Meeting of the Parliament 03 April 2019
If we followed the path of procuring food that is sourced as locally to the school as possible, that problem would be solved in one fell swoop.
The Government cannot be satisfied with the lack of support for our food producers. That contrasts with the gold standard in East Ayrshire, where nearly 75 per cent of ingredients for school meals are sourced locally. There can be no excuse.
We will support the Government’s amendment but, in doing so, we note that it is rather high on platitudes and light on positive action. It is not enough to note that schools are a place of education—that is hardly a revelation. We need to afford pupils the opportunity to apply that learning. However, Education Scotland has reported that, following 109 nutritional inspections of secondary schools, it was found that some 70 per cent of school meals failed to meet nutritional standards. Platitudes will not solve that problem. We need to create an environment in which the learning that pupils receive in schools can be applied in the real world. I am pretty sure that, if it were left to pupils to deliver the learning that they receive, the system that they would come up with would not look much like the current one.

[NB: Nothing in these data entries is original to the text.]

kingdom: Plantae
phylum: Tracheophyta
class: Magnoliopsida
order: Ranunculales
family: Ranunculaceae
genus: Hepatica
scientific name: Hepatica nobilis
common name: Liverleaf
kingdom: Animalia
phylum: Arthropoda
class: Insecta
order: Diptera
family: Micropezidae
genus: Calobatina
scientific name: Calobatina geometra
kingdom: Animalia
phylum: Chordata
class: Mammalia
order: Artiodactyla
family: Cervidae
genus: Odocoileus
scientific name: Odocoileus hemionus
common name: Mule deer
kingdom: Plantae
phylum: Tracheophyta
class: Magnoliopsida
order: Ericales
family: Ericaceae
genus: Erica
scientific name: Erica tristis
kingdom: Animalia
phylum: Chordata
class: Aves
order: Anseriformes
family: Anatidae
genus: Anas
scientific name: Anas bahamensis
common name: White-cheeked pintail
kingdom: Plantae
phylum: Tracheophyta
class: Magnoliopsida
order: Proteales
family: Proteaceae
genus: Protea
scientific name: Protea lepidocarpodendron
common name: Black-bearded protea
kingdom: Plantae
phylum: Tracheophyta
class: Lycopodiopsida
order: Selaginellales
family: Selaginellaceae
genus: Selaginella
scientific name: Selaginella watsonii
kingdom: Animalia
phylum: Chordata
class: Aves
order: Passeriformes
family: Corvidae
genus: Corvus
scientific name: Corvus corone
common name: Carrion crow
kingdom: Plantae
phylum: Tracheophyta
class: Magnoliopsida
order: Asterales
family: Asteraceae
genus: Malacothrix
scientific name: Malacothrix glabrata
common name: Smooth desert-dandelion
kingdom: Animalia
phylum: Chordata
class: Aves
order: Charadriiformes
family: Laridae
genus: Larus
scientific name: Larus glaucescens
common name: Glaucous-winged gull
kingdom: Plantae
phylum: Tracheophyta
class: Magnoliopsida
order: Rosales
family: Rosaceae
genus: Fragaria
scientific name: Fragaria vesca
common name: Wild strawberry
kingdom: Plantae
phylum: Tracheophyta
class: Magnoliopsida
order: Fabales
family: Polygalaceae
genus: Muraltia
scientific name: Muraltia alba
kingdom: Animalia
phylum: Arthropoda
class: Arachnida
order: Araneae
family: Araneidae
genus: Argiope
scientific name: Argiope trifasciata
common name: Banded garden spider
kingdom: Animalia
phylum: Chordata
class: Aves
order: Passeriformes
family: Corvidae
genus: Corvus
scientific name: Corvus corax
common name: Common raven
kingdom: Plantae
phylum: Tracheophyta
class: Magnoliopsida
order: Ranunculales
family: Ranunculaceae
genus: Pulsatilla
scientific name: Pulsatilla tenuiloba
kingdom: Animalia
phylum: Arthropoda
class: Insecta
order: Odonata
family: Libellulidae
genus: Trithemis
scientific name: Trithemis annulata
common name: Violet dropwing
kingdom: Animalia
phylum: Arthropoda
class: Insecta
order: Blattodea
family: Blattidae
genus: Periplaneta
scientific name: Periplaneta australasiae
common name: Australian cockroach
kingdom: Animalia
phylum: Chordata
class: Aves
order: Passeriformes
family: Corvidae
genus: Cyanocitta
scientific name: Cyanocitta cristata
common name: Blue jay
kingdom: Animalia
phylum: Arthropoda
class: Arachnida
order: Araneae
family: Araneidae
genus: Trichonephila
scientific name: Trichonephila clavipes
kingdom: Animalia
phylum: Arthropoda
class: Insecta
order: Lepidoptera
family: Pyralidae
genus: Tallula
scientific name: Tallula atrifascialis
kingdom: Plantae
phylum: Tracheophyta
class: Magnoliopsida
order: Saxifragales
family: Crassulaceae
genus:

Apart from regurgitating the point that there is a higher prevalence of fast food, alcohol and tobacco outlets in more deprived areas—that is one of the main reasons why we are having the debate—there is little substance to the Labour amendment. In fact, there is the usual one-dimensional approach. When a person drives past any fast food outlet near a school at lunch time, are the huge queues of school pupils that they see the result of a lack of money or austerity? Is the fact that so many pupils who are eligible for free school meals still choose to join the fast food queues an austerity issue? Labour has chosen to avoid the issue in favour of ploughing a tired political line in search of some kind of relevance.